Oleh: Zulkifli S Ekomei *
WAHAM kekuasaan? Barang kali istilah yang tidak pernah ditemukan pada tulisan manapun, seperti halnya istilah UUD Palsu (sebutan untuk UUD 1945 hasil perubahan atau tepatnya penggantian). Ya ibarat orang buang angin, tidak ada bentuknya tapi ada baunya, bau busuk yang mengganggu pikiran orang-orang waras dan hanya orang waras yang bisa menangkap makna tersirat dari istilah waham kekuasaan dan UUD Palsu.
Dalam ilmu kedokteran jiwa, dikatakan bahwa waham sering dijumpai pada penderita gangguan mental yang merupakan salah satu dari gejala gangguan isi pikir. Waham merupakan keyakinan palsu yang timbul tanpa stimulus yang cukup dan mempunyai ciri-ciri: “tidak realistik.”
Waham atau yang juga kerap disebut dengan delusi ialah kondisi ketika seseorang mempercayai sesuatu yang keliru. Meskipun sudah banyak bukti yang menunjukkan bahwa apa yang dipercayainya tidak sesuai dengan kenyataan. Seseorang yang mengalami delusi tetap akan bertahan pada pemikirannya.
Entah karena kebetulan atau memang disiapkan oleh “tangan-tangan yang tidak terlihat”, Presiden yang terpilih berdasarkan UUD’45 Palsu ternyata disinyalir mengalami waham. Ada waham kebesaran, ada waham curiga, dll sehingga tindakannya terkesan berlebihan dan tidak terukur serta sulit difahami orang waras.
Hal mendasar yang terjadi akibat diberlakukannya UUD 2002 atau UUD ’45 Palsu adalah pemilihan presiden langsung (Pilpressung), bukan Pilpres di MPR yang menurut UUD 18 Agustus 1945 adalah pelaksana sepenuhnya kedaulatan rakyat dan menjadi tempat berhimpun wakil – wakil rakyat berdasar keterpilihan (anggota DPR) dan berdasar utusan seperti Utusan Daerah dan Utusan Golongan.
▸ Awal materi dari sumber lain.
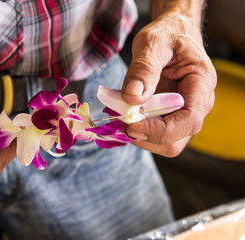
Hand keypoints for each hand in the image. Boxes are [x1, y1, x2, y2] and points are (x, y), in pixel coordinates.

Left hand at [121, 9, 215, 156]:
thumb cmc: (167, 35)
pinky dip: (136, 129)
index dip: (160, 129)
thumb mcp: (152, 43)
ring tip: (119, 115)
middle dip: (145, 135)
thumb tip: (133, 97)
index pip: (189, 121)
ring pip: (163, 142)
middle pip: (175, 140)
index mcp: (200, 85)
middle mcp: (196, 105)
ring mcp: (182, 114)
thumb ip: (143, 69)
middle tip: (120, 120)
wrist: (172, 34)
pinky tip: (123, 114)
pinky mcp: (168, 116)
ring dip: (138, 134)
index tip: (132, 124)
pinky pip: (153, 133)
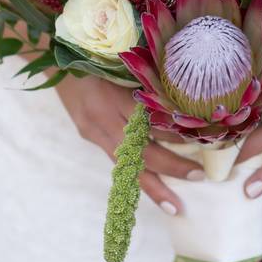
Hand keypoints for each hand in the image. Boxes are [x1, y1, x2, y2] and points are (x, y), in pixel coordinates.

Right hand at [54, 74, 202, 214]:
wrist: (58, 61)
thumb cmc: (97, 55)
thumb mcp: (124, 64)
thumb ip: (148, 84)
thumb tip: (184, 102)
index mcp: (114, 96)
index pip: (151, 123)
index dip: (176, 134)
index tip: (203, 140)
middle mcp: (103, 119)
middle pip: (140, 151)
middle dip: (170, 167)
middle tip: (198, 175)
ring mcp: (94, 131)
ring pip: (126, 167)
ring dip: (151, 188)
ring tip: (173, 206)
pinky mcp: (89, 136)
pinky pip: (116, 162)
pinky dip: (135, 177)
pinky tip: (152, 191)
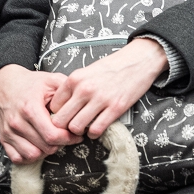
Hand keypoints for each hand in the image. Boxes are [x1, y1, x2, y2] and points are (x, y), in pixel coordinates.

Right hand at [0, 65, 80, 163]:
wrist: (5, 84)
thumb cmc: (31, 83)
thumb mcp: (52, 80)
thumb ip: (68, 90)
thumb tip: (83, 104)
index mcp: (30, 109)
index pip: (52, 135)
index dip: (68, 138)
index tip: (76, 134)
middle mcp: (17, 122)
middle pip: (45, 147)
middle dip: (60, 144)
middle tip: (67, 137)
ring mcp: (9, 132)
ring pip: (32, 155)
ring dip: (46, 151)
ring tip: (54, 141)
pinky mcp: (3, 138)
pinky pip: (17, 157)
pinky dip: (30, 156)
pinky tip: (39, 146)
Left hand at [49, 38, 168, 138]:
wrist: (139, 60)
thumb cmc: (113, 66)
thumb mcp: (87, 71)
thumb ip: (74, 87)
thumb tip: (63, 106)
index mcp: (75, 78)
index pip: (54, 106)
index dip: (58, 114)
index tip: (65, 116)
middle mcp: (84, 89)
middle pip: (61, 120)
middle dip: (64, 127)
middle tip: (71, 127)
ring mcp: (100, 99)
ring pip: (75, 128)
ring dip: (79, 131)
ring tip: (85, 127)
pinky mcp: (115, 108)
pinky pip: (95, 130)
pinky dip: (93, 133)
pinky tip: (97, 127)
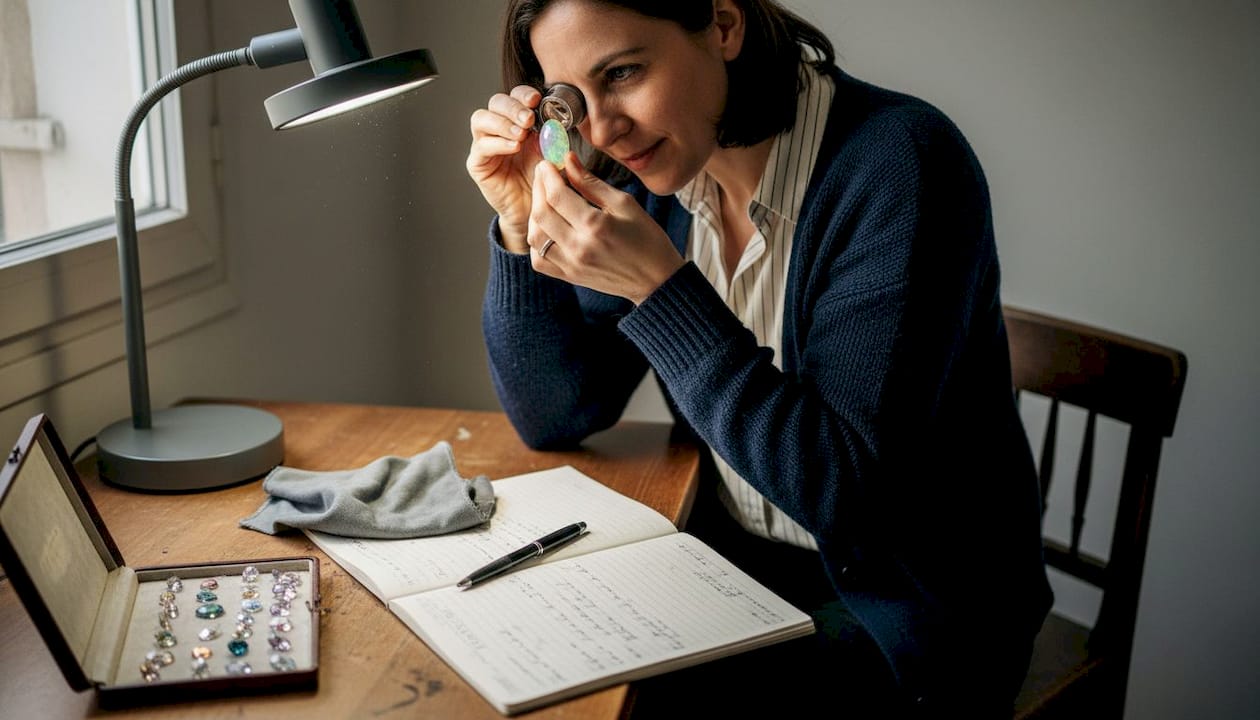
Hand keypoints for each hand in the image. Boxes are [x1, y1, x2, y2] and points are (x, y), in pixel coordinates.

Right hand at [466, 85, 543, 252]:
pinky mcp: (478, 163)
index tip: (537, 100)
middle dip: (512, 107)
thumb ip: (552, 137)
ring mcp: (485, 144)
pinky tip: (514, 147)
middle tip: (528, 119)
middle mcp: (499, 129)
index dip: (523, 94)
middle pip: (495, 103)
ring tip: (521, 135)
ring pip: (481, 119)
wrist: (533, 210)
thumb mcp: (552, 155)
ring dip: (502, 123)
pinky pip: (481, 146)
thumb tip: (554, 120)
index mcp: (518, 121)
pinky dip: (498, 143)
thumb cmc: (542, 181)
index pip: (515, 97)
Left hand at [528, 153, 684, 304]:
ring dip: (535, 214)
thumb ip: (592, 183)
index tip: (547, 163)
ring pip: (535, 236)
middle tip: (543, 175)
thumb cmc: (646, 239)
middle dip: (538, 189)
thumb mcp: (624, 204)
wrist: (656, 280)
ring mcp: (571, 265)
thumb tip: (568, 160)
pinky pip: (539, 259)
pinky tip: (546, 227)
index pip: (557, 196)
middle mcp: (579, 248)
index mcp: (596, 226)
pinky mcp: (569, 277)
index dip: (547, 175)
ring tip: (544, 199)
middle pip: (541, 214)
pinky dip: (537, 241)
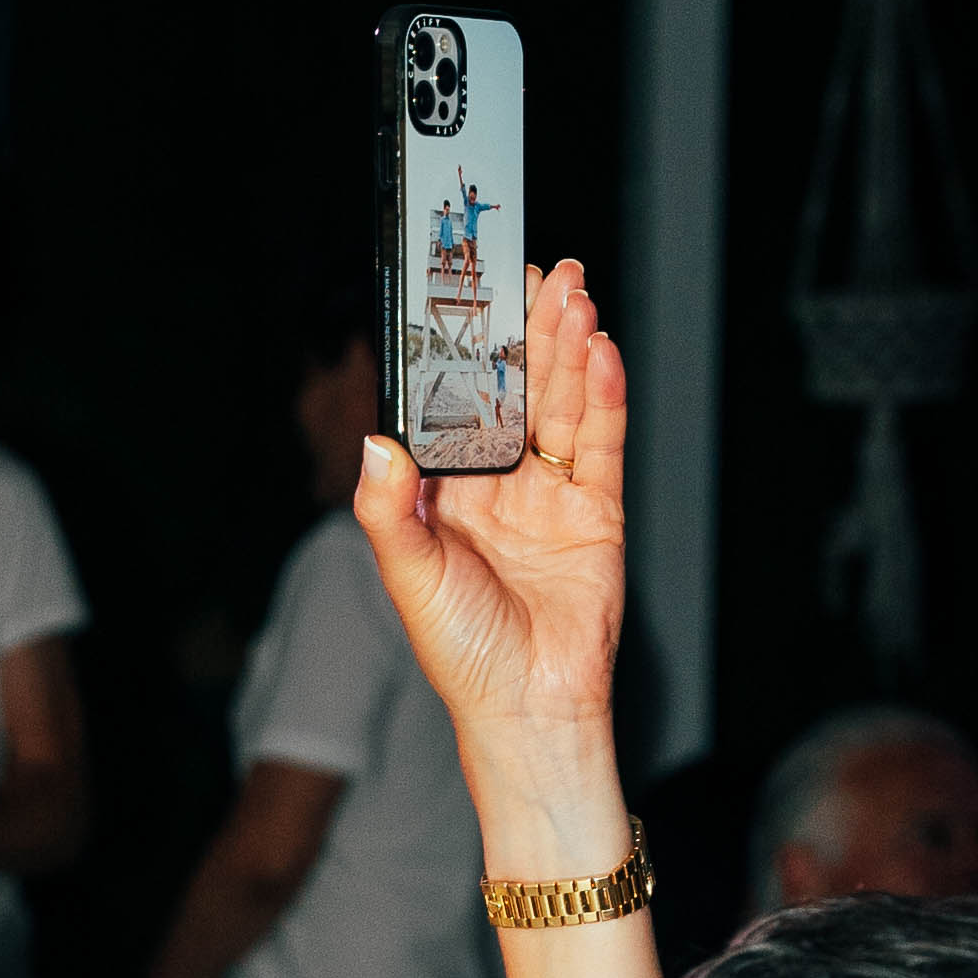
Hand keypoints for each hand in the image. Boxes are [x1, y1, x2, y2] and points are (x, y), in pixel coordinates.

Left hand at [353, 260, 625, 743]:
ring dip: (568, 348)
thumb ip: (388, 509)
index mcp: (447, 492)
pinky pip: (601, 443)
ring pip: (562, 404)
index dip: (468, 352)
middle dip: (529, 329)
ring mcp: (551, 494)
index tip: (470, 299)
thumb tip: (374, 442)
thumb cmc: (463, 653)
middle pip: (518, 389)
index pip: (458, 403)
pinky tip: (600, 353)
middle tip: (538, 270)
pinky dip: (603, 396)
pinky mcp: (598, 511)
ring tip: (572, 294)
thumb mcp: (409, 576)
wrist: (529, 707)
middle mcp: (499, 484)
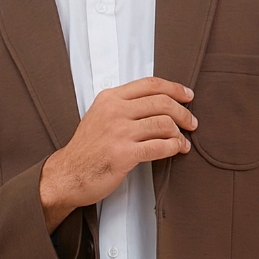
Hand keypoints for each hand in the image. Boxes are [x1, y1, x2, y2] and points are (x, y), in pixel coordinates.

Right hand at [38, 77, 196, 231]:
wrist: (68, 174)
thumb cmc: (86, 150)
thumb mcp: (99, 116)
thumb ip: (124, 107)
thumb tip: (158, 105)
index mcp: (110, 98)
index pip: (150, 84)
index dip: (174, 88)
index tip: (187, 96)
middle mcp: (114, 111)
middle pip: (161, 103)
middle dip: (183, 112)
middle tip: (191, 122)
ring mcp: (119, 132)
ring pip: (164, 124)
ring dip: (180, 133)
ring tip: (183, 141)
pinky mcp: (124, 154)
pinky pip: (160, 146)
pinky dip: (174, 147)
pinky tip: (177, 149)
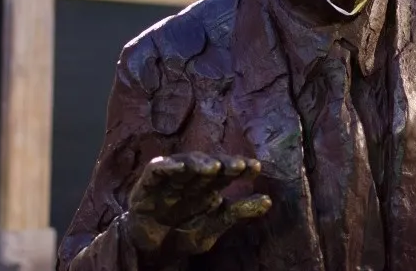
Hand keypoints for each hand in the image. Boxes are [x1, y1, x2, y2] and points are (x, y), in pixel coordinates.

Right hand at [126, 151, 271, 254]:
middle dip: (223, 163)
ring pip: (185, 163)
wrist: (152, 253)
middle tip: (238, 166)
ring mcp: (169, 181)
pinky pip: (156, 170)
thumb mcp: (214, 225)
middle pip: (208, 164)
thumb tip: (269, 200)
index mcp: (208, 187)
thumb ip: (238, 212)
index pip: (227, 172)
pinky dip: (166, 166)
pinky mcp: (147, 186)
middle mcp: (190, 180)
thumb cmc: (183, 235)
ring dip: (199, 162)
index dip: (240, 167)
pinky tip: (180, 167)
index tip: (256, 168)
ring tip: (213, 166)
Karena dilaksanakan berdasar UUD ’45 Palsu maka lahirlah banyak kepalsuan dalam pelaksanaan proses berbangsa dan bernegara, misalnya, mau dikatakan bahwa presiden dan wakil presiden adalah pilihan rakyat, padahal selain hanya pilihan partai politik yang disodorkan ke rakyat seolah-olah pilihan rakyat, ia juga didukung oleh kekuatan modal yang dikumpulkan dengan cara-cara yang tidak benar atau lebih tepatnya via kejahatan keuangan.
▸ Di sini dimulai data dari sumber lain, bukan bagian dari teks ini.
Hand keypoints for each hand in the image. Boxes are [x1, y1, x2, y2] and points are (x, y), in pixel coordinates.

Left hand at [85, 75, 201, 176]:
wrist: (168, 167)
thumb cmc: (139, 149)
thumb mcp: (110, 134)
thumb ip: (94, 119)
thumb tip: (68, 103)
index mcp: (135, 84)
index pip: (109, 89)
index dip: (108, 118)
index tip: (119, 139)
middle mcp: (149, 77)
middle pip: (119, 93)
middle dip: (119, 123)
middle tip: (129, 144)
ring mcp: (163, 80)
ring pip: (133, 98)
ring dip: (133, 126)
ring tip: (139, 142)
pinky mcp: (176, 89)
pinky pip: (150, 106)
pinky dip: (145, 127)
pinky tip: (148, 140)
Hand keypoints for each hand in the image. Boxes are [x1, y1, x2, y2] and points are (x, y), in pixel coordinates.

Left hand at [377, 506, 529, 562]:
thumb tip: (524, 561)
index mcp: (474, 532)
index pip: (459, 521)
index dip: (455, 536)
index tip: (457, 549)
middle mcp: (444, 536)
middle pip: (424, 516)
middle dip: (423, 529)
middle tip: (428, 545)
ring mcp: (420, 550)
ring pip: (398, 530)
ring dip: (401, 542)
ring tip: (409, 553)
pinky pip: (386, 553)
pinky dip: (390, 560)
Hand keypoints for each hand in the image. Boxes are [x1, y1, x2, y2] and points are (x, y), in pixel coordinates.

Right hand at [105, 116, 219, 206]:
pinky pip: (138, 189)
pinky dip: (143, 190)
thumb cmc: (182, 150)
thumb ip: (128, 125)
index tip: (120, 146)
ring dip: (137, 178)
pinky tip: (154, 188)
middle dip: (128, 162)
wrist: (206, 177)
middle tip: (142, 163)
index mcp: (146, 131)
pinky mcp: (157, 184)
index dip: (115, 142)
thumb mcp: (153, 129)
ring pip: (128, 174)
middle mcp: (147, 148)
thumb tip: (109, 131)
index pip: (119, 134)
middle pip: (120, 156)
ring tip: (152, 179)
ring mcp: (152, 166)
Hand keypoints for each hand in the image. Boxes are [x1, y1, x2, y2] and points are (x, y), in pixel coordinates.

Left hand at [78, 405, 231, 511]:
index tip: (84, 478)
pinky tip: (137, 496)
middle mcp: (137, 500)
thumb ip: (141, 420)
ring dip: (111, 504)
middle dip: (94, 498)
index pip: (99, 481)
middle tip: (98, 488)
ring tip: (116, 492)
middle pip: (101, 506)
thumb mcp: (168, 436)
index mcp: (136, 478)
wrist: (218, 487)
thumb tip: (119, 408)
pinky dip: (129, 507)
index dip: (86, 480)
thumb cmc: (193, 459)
Kembali pada waham yang dialami oleh Presiden terpilih dari Pilpressung berdasar UUD ’45 palsu, sangat jelas terlihat pada Presiden yang kini sedang berkuasa. Melalui waham kekuasaannya, bisa mengatur semua lembaga negara khususnya yang bergerak di bidang hukum seperti Mahkamah Konstitusi, KPK, dll.
Waham kekuasaan ini makin parah ketika didukung oleh lingkungannya, seperti Ketua Umum Partai Politik, Guru Besar, Perwira Tinggi TNI – Polri, dan juga keluarganya.
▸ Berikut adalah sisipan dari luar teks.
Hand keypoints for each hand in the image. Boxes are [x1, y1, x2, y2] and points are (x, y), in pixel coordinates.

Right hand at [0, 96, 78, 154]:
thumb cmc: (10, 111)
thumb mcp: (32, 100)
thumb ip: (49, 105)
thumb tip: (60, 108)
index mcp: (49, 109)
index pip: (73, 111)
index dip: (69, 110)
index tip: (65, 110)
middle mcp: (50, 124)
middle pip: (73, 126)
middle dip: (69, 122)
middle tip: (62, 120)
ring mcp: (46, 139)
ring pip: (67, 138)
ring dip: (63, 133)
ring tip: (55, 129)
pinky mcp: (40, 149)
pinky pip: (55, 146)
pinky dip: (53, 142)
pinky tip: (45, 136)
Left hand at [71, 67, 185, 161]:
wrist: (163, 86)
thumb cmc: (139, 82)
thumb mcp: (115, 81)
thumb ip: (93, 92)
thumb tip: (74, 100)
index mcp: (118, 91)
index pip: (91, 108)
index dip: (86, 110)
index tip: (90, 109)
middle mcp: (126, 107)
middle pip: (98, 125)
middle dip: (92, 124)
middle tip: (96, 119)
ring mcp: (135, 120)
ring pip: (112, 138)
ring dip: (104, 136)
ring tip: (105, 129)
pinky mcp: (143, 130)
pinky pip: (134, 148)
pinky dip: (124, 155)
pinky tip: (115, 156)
Pertanyaan mendasarnya adalah, apakah kondisi sakit ini akan dibiarkan atau dihentikan?
Berpulang pada para pejuang yang ingin meneruskan cita-cita para pendiri negara, meski jumlahnya tidak banyak, namun diyakini didorongkan oleh keinginan luhur dan berkat Rahmat Allah YME. InsyaAllah akan berhasil, Aaamiiin Aaamiiin Ya Rabbal Alaaamiiin..
Pancoran, 31 Desember 2023, ditulis untuk mengajak seluruh Bangsa Indonesia berpikir dan bertindak waras.